How to provide good answers beyond my data sources

How do I create a chat agent that can answer questions beyond my data sources, yet still aligned with my philosophies?

For example, we teach people living in extreme poverty how to grow their own food using biointensive gardening principles. I have 100,000 words in my data sources, but if someone asks how to control aphids, that’s probably not in the data sources.

Hi @philthrive,

That’s a great question.

Data Sources can help an AI base its responses on your existing data, but if users ask questions beyond that scope, it might not be enough.

Here are a few ways to improve output quality:

1. System Prompt:
Use it to define the Agent’s framework: its role, approach, and guidelines. Since it acts as an overarching prompt, it helps keep LLM behavior consistent across your workflow, including the Chat block

2. Perplexity models:
Consider using Perplexity models in the Generate Text, Chat, or with the Search Perplexity blocks. These are currently the only models that can search the web in real time, which helps improve responses with more recent data

3. Deep Research Agent:
Make a copy of the Deep Research Agent in the Ready to Use section of your workspace to explore how it’s structured and reuse some of its components

4. Google Search
Consider adopting a setup like below:

  • Use User Input / Launch Variable / a Dynamic Tool in the Chat block to collect the user’s query
  • Add a Generate Text block to refine the query and generate several Google Search–friendly versions
  • Add a Run Workflow block with a Google Search block in a sub-workflow to perform multiple searches
  • Use a Scrape URL block to scrape content from the search results URLs
  • Add a final Generate Text block to analyze findings and generate the response to the user’s query

These are some of the approaches I use, but I’d love to hear if anyone else has found other useful setups

I’m back at this. Thanks for your suggestions. More simply, though, how do I just have the Chat use the data sources first, then, if necessary, use the model as a fallback while adhering to my system prompt? Is there something I have to do to get it to use the model as the fallback?
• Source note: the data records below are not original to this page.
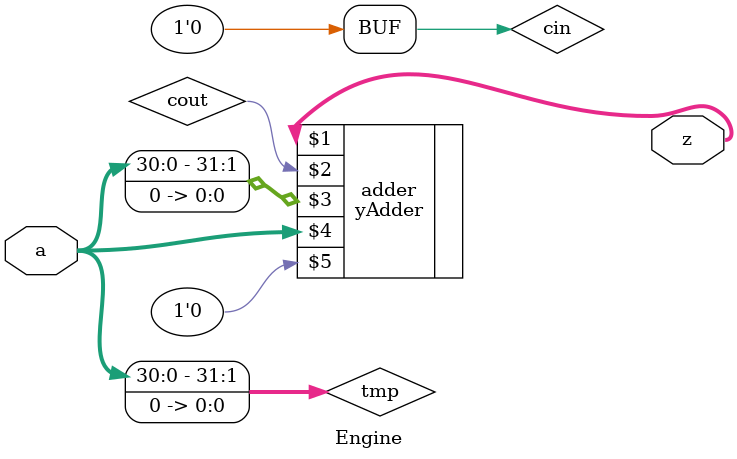
<source format=v>
module Engine(z, a);
output signed [31:0] z;
input signed [31:0] a;

wire[31:0] tmp;
wire cout;
wire cin;
assign cin = 0;
assign tmp[31:1] = a[30:0];
assign tmp[0] = 0;
yAdder adder(z, cout, tmp, a, cin);

endmodule

</source>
Oh, and since I’ll have different Chats for different topics, do I put my guardrails in the Chats’ templates rather than the main system prompt?

Hi @philthrive,

You’re right, you can add instructions like the example below in the Template under Message Processing in the Chat block:

“Rely on the provided data to generate an output. Only use your own knowledge if there’s no relevant information in the provided data.”

That way, each time a user sends a message and relevant chunks are returned, those instructions are included in every call to the LLM.